I leapt from bed and called on all in the house to evacuate. Then the violent shaking stopped as suddenly as it had begun. It was over but taking no chances, the volunteers hurried outside. Standing a safe distance from the sturdy building, the earthquake reminded us all of the powerful destructive forces on the planet which we live in and depend on for our existence; an earth that we need to respect and care for.
The heaving and trembling of the earth, the rattling roof, and the shaking buildings, were a vivid reminder of that shocking and terrible day when Mt. Pinatubo erupted in 1991. It began with a violent tremor that grew in strength. I was trying to stand upright as the ground shook when Mt. Pinatubo, thirty kilometers away, blew with mighty boom. Within seconds, it was belching what seemed like a billion cubic meters of ash and a thousand tons of rock into the sky.
I was stunned, awe-struck, amazed and stood transfixed in wonder while gazing at this spectacular. Huge burning volcanic debris continued to shoot upwards like a New Year’s fireworks display.
The black thick clouds of ash and smoke that billowed upwards crept across the face of the blazing tropical sun and quickly covered it, turning day into night. The lightning was continuous, the bolts shot through the darkness burning a flaming path through the sulfur-laden clouds.

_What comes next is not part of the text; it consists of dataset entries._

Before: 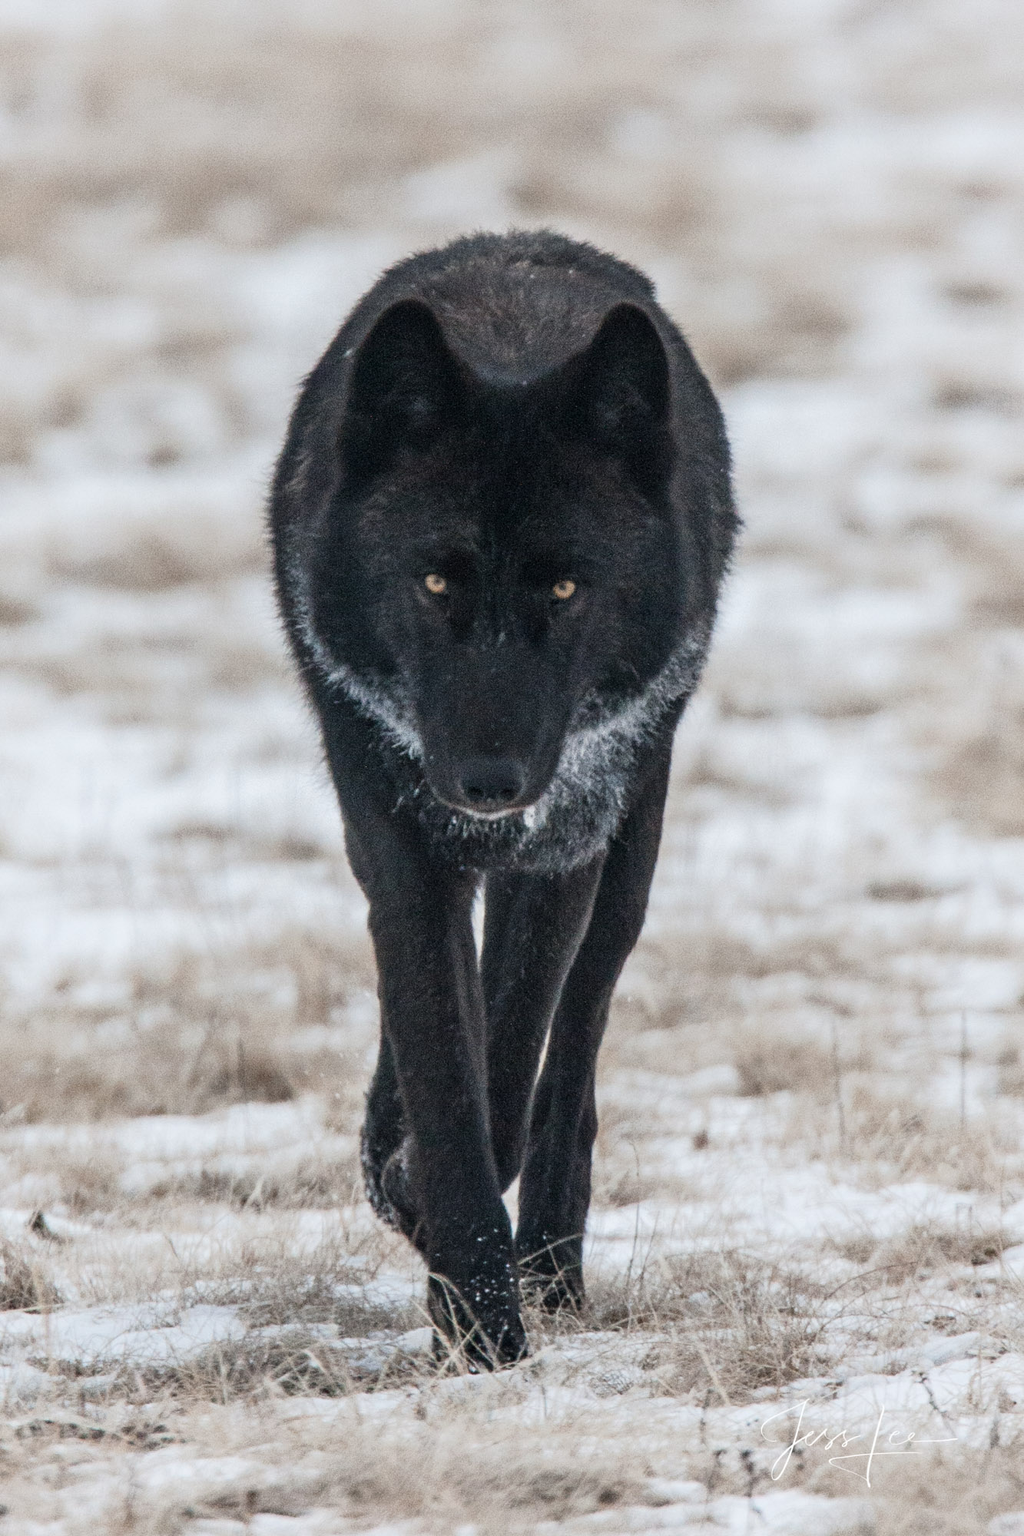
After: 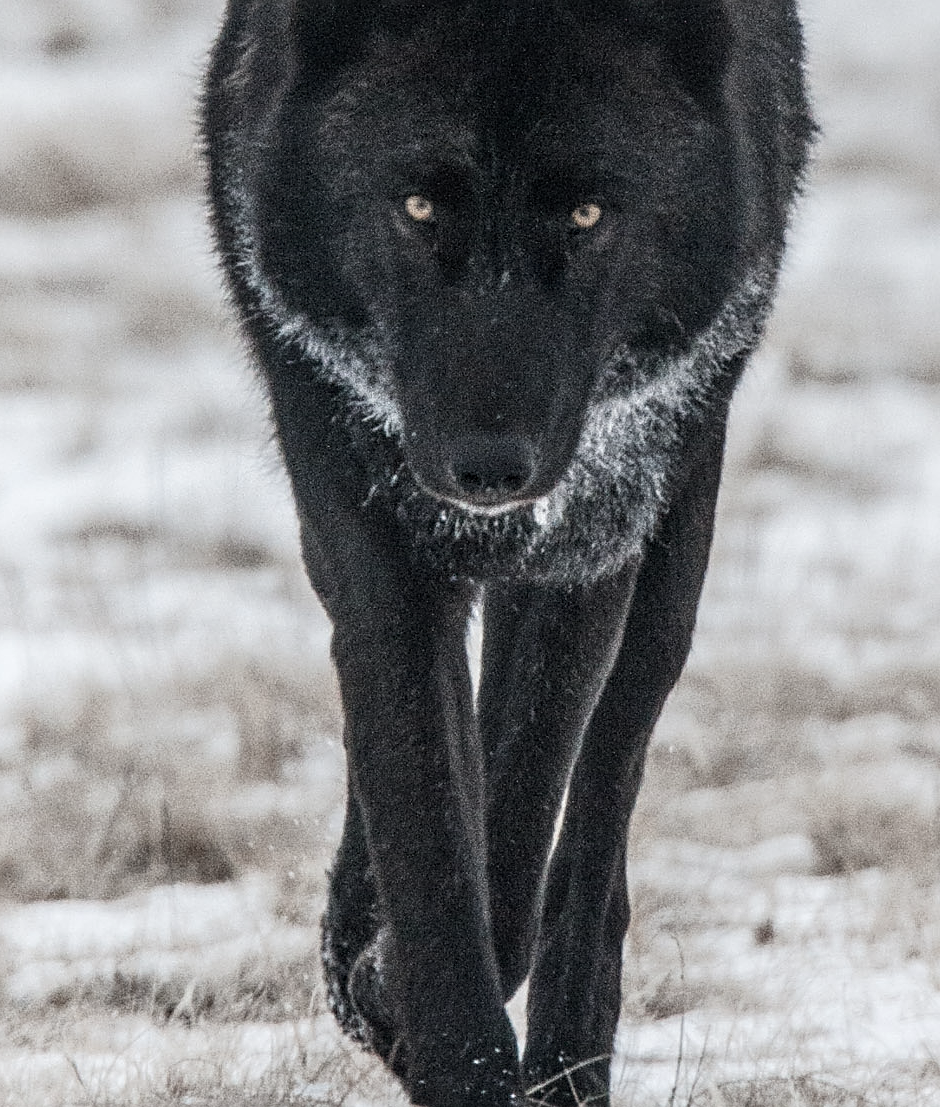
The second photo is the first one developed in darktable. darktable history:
contrast brightness saturation: contrast 0.1, saturation -0.36
local contrast: on, module defaults
crop: left 11.123%, top 27.61%, right 18.3%, bottom 17.034%
sharpen: on, module defaults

This planet, a place of wonders and incredible beauty, is but a tiny speck of dust in the vast expanse of the galaxy. It makes us ask – why? Why are we humans the only conscious, self-aware life form that contemplates the universe, asking where it came from and wondering how something so grand came from nothing but a big bang? Since we are of the universe, have come from it and are part of it, it is like the universe contemplating itself through us. The Creator is in the universe and we can be one with Him when we love and protect creation.

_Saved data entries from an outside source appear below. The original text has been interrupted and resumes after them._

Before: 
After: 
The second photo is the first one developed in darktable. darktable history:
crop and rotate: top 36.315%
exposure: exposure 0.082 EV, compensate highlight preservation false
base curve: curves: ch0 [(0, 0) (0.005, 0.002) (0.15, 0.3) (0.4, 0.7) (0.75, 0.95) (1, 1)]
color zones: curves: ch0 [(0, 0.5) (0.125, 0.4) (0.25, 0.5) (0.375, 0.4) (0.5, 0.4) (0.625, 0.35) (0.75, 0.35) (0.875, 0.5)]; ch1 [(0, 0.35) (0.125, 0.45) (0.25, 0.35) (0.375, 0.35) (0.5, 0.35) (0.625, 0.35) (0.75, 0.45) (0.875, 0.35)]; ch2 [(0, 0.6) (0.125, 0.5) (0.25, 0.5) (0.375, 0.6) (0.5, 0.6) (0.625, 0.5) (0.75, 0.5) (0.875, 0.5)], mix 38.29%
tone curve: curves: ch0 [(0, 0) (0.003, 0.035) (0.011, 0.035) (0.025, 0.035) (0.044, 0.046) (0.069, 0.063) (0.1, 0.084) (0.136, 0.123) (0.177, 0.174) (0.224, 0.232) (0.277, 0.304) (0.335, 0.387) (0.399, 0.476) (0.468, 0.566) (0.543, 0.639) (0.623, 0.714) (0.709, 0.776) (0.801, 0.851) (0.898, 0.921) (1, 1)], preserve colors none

The planet was showing its power and majesty against which the human species, the one with the big brains, stupidly and arrogantly set out to challenge. The voracious appetite and overwhelming greed of the human species is changing the atmosphere to such an extent that the planet’s fragile climate and ecosystem are changing too.
“Burn, burn, burn!” is the cry of the capitalists and communists and all the money-making moguls who drill, dig, bore, pump and excavate the fossil fuels that create a human volcano. We are burning coal, oil, wood, and belching clouds of fire and smoke into the environment. This is heating the planet to the point of no return. The tipping point is close; there can be no going back if we don’t act now.

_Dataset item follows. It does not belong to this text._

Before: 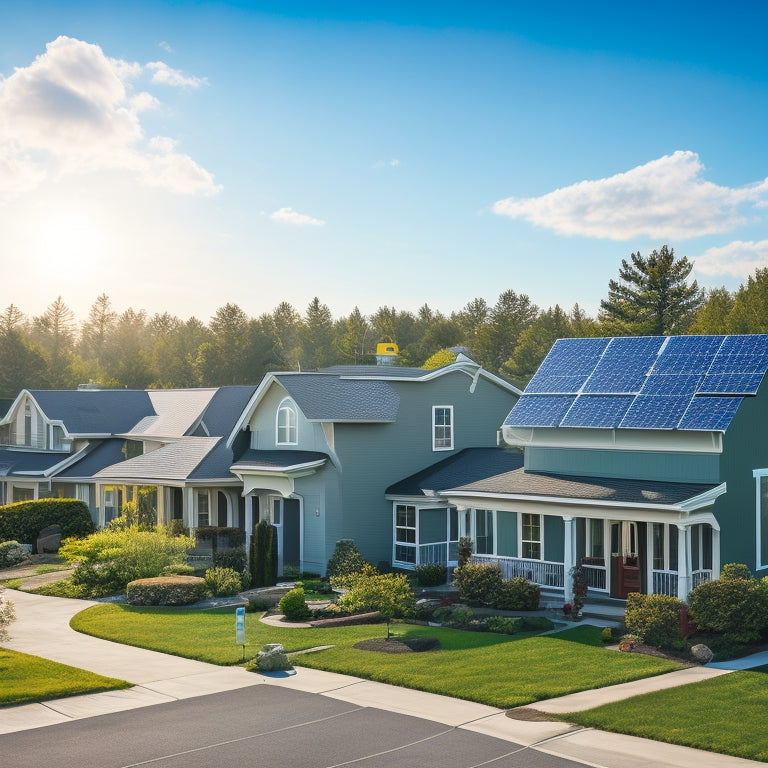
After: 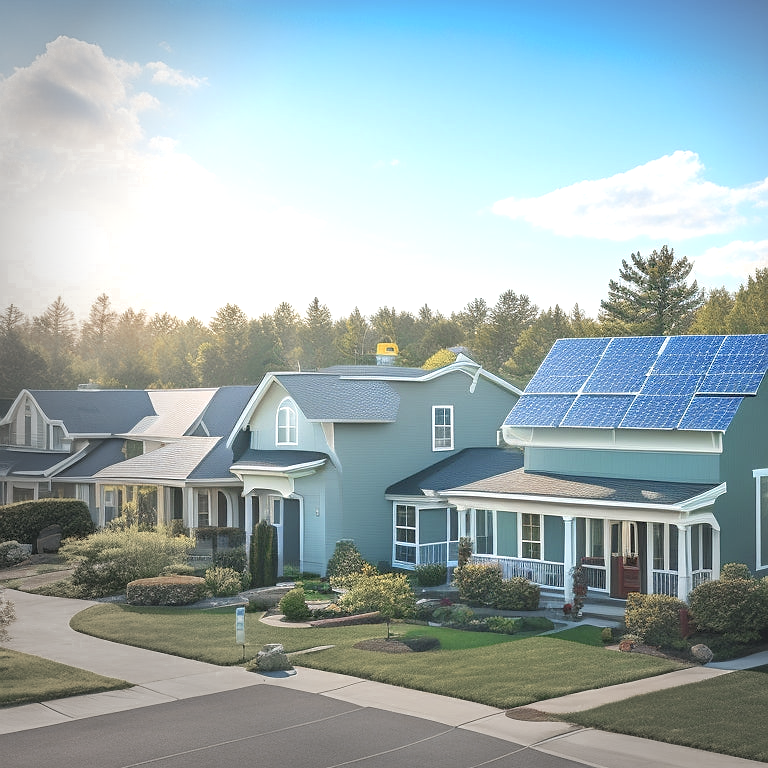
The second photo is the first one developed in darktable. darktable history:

There will be no safe future for the next generations. We see droughts and floods, climate extremes that cause massive forest and bush fires, pumping clouds of polluting acrid fog of CO2 that choke and poison everyone who breathes.
The oceans absorb some of the CO2 that turns the waters into an acidic bath. Fish species are threatened with extinction. What is left is scooped up in huge nets for the tables of the moguls while a billion people go without.
What is happening? The planet is covered in a shroud of greenhouse gas, the sun is beating down the earth, the hot air cannot escape, trapped beneath the shroud of gases. The ice sheets are melting fast, the sun’s rays cannot be reflected back into space and, instead, heat the oceans; waters rise up to flood millions of homes.
The waters of rivers and seas warm up, the fish cannot adapt and they die. The coral reefs, the feeding ground of fish, are dying too. It’s a real scenario of doom and gloom. But it is not fiction as some would have us believe. We can stop it. With a warmer world, more ocean water will evaporate to fill the skies, the cold and hot air streams collide; typhoons come raging in, destroying everything in their path.
This is what the global conferences on climate change are all about: to stop the burning and heating, and to use renewable sources of energy like wind and solar power.
Later this year, the conference in Paris will be crucial; there has to be a binding agreement among nations to limit the burning of fossil fuels to hold down the planet’s temperature.